A student of Luciano Berio, Shere was music director of radio KPFA in Berkeley in the 1960s and music critic of the Oakland (Cal.) Tribune 1971-8, while teaching music history and composition at Mills College, Oakland.
He wrote an opera – The bride stripped bare by her bachelors, even, after the Marcel Duchamp, a Symphony in three movements and concertos for piano and for violin, enough to earn him an entry in New Grove.
(c) Duchamp estate, photo: Youtube
If he was a modern composer, this calls for a new fashion, because that’s apparently done with, and should be honored.
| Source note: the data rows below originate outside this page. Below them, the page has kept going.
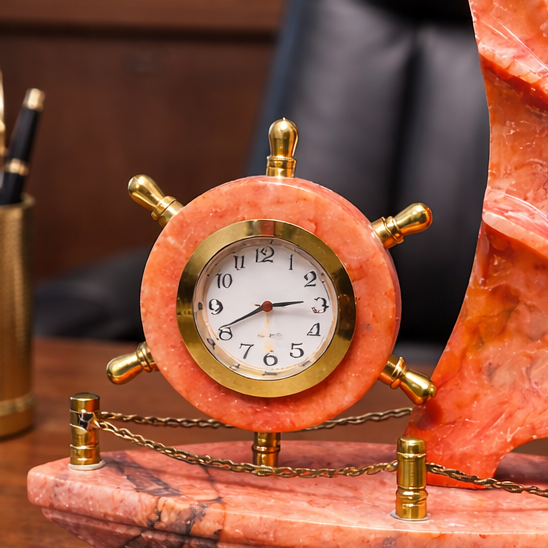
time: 2:40
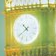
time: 10:39
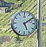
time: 5:09
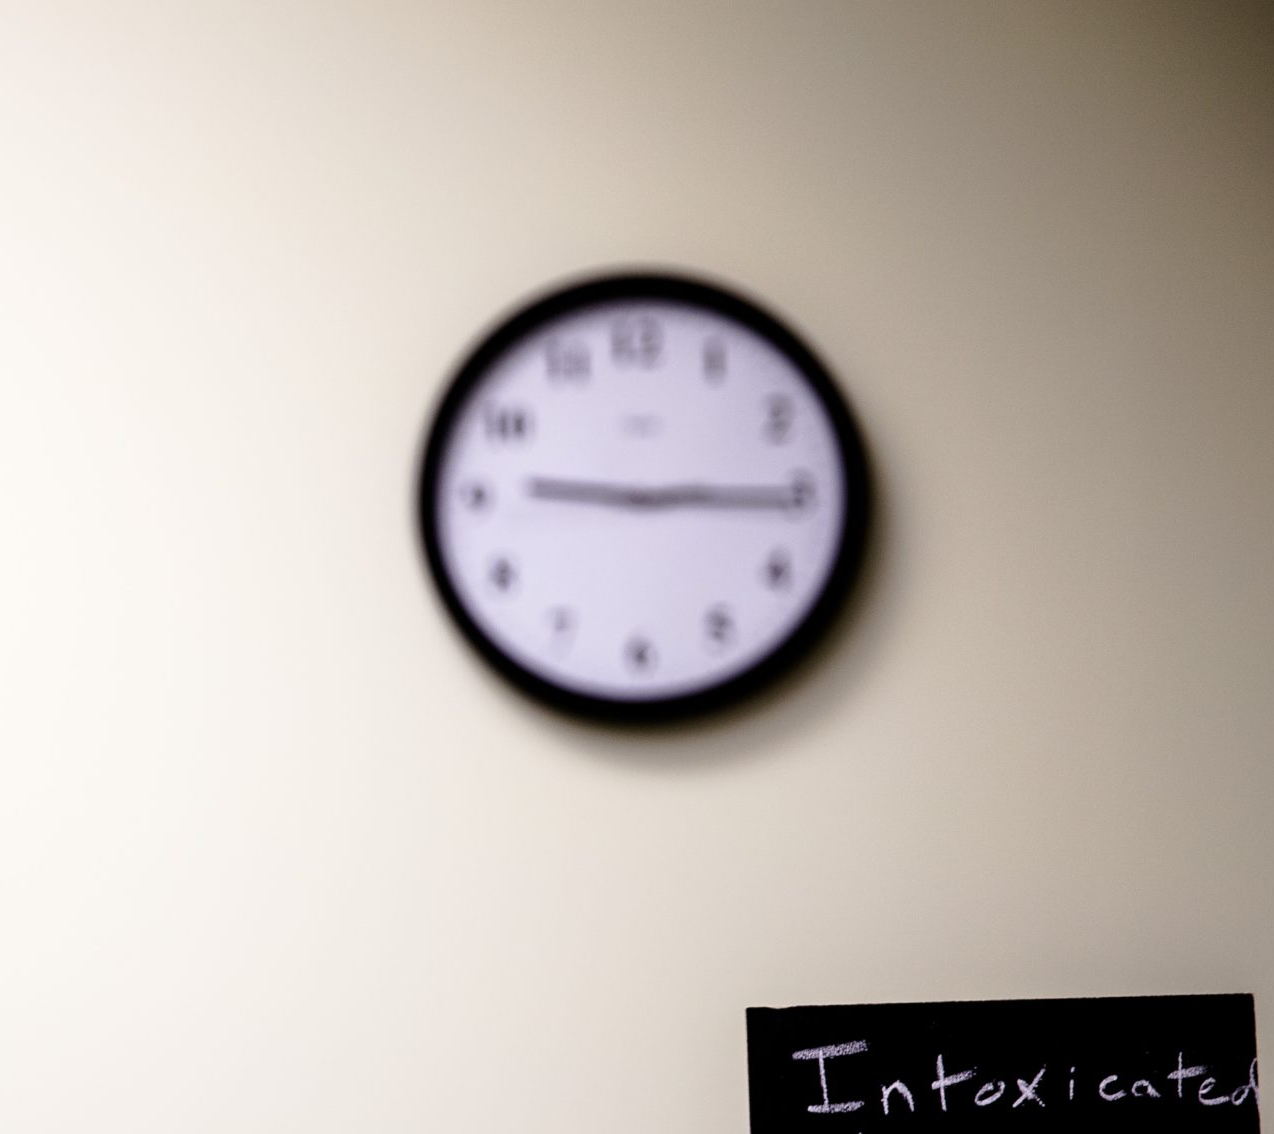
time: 9:15
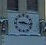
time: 9:17
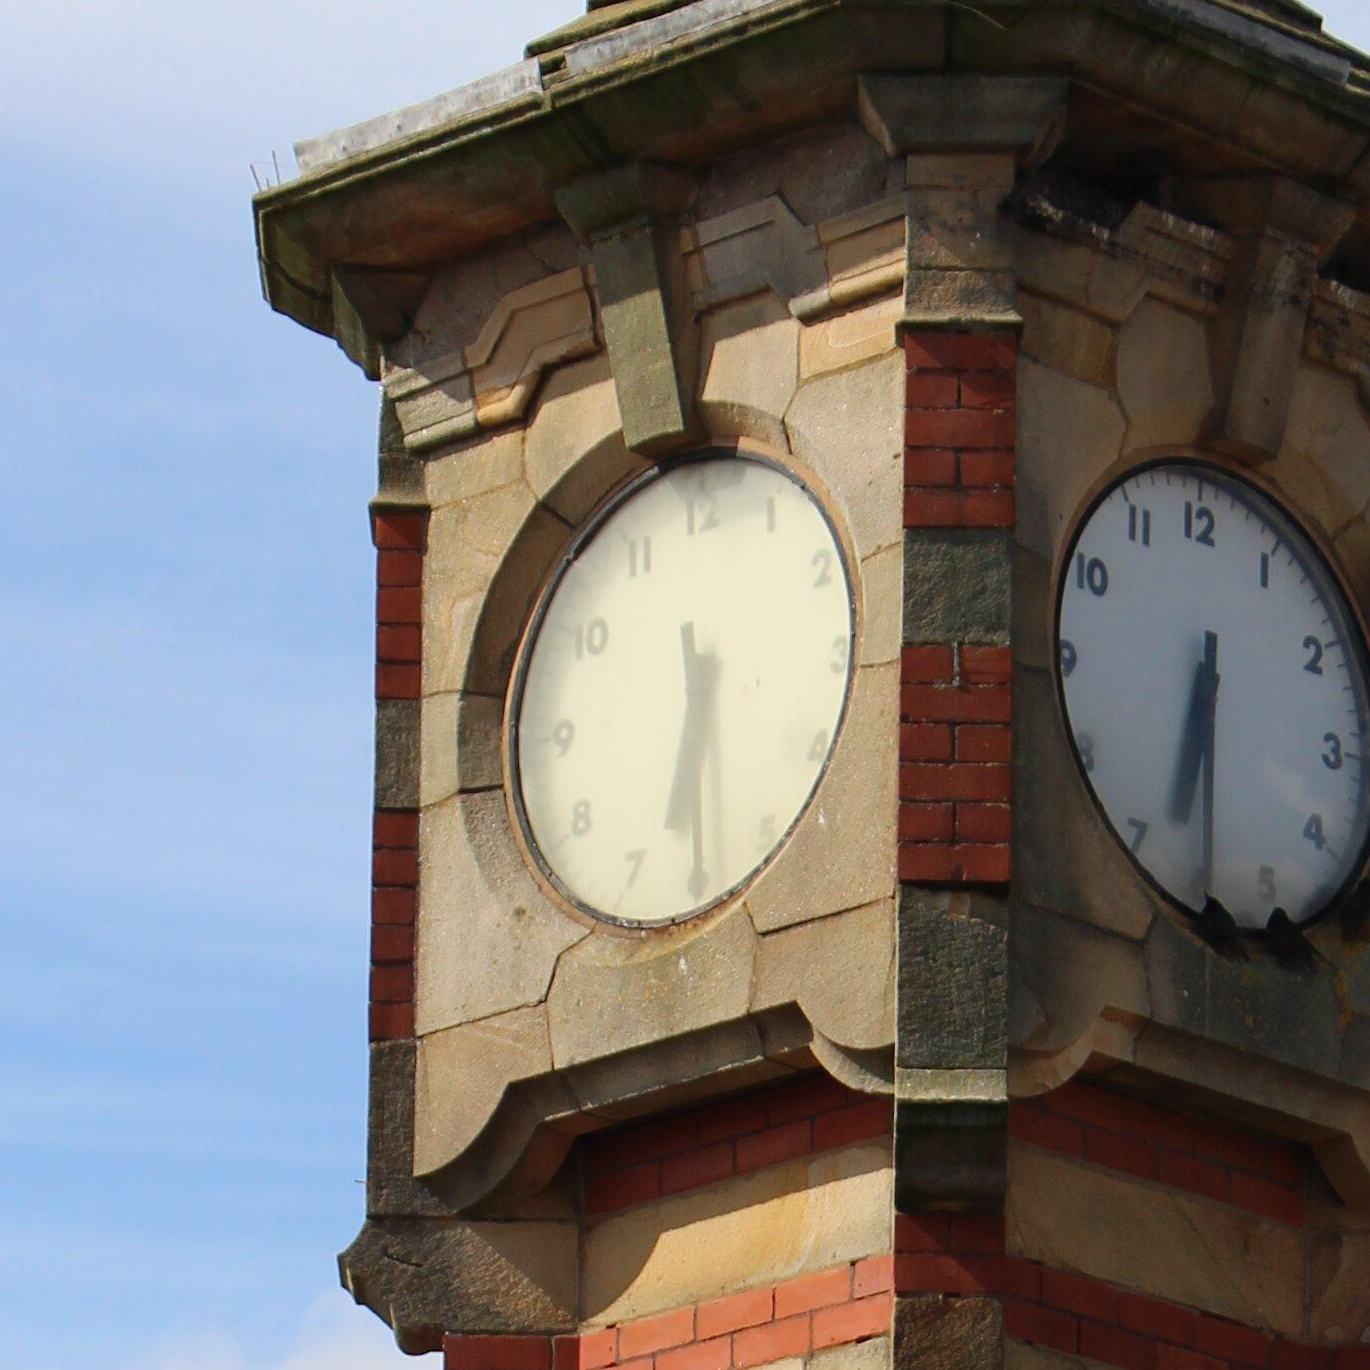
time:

Below is a rambling schizophrenic run-on attempt at creating a new fashion, although it rather insults humming birds and other such (upon hearing of the death of this dear dear wonderful man)….
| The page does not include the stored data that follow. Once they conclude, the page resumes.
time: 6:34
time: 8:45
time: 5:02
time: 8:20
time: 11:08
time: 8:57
Well THAT explains it, I was wondering why I was increasing the rotation of “Close to You” (while playing it on a record player) to become the Marchioness from Little Nell of Charles Dickens, you only have to turn off the electricity because there’s no need to keep it on (the electricity), and it works better (still sends enough power or signal to the amplifier) and then you can turn it on again, when you’re finished making the turn table go around faster or slower, where upon it usually slows down or speeds up to increase or decrease the rate of wave pattern correspondence otherwise known as pitch architecture, and coming out in the wrong Dickens movie is where I end up. “The bride stripped bare by her bachelors.”
Might work better than legal psychiatric drugs, illegal street drugs, illegal psychiatric drugs or legal street drugs. And you can do it to anything that turntable will take without breaking down.
I take it he didn’t overlap with Milhaud’s tenure on the faculty at Mills College.
Most likely not. Here’s what Wikipedia says about Milhaud and Mills: From 1947 to 1971, Milhaud taught alternate years at Mills and the Paris Conservatoire, until poor health, which caused him to use a wheelchair during his later years (beginning in the 1930s), compelled him to retire.
“The bride stripped bare by her bachelors, even” is not only the title of a sculpture by Marcel Duchamp, as is well known, but is also the title of a “musical” composition by the same Duchamp, who provided instructions for potential performers to write down a score. In this kind of composition technique, Duchamp preceded John Cage by some 50 years.